Outras avaliações científicas recentes mostraram que os camponeses de 57 países que utilizam técnicas agroecológicas obtiveram aumento de até 80% na produtividade. O aumento médio dos africanos é de 116%. “Hoje, a evidência científica demonstra que os métodos agroecológicos são muito melhores do que os fertilizantes químicos para aumentar a produção de alimentos em regiões onde vivem os famintos”, disse De Schutter.

A agroecologia aplica a ciência ecológica no desenho de sistemas agrícolas. Ressalta a produtividade do solo e protege os cultivos contra as pragas através de elementos naturais.

Os cultivos ecológicos não requerem agrotóxicos nem fertilizantes de base fóssil, nem maquinaria e nem híbridos.

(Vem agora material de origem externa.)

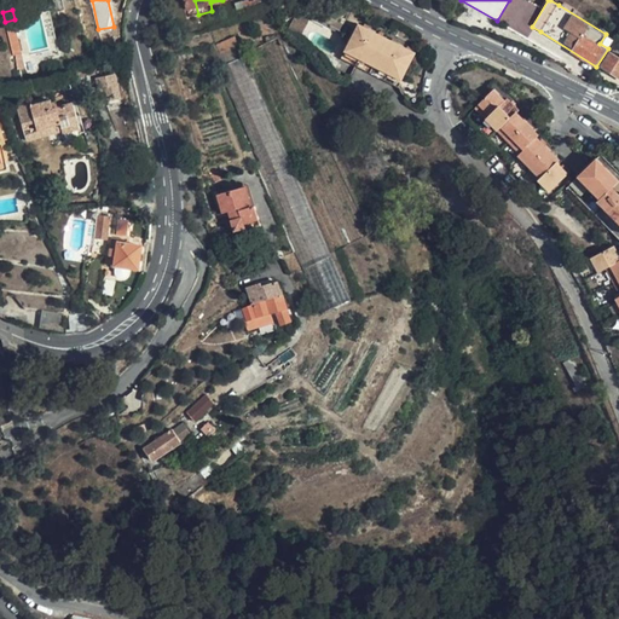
[(23,53),(15,19),(5,22),(13,56),(23,53)]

Os esforços dos governos e dos principais doadores, como a Aliança para uma Revolução Verde na África (conhecida como AGRA, por sua sigla em inglês) que investem 400 milhões para subsidiar sementes híbridas e fertilizantes químicos para intensificar a produtividade, não são sustentáveis em longo prazo, disse De Schutter.

Fundações como a Gates e a Rockefeller julgam que o Malawi é uma história de sucessos, e subsidiaram ao país níveis enormes de fertilizantes, provocando uma melhora na produção de alimentos. No entanto, o país não pode se dar ao luxo de continuar com esses subsídios e está mudando sua estratégia para uma produção agroecológica. “O governo de Malawi agora subsidia os camponeses para que plantem árvores fixadoras de nitrogênio em suas lavouras visando garantir um crescimento sustentável na produção de milho”, disse o Relator Especial.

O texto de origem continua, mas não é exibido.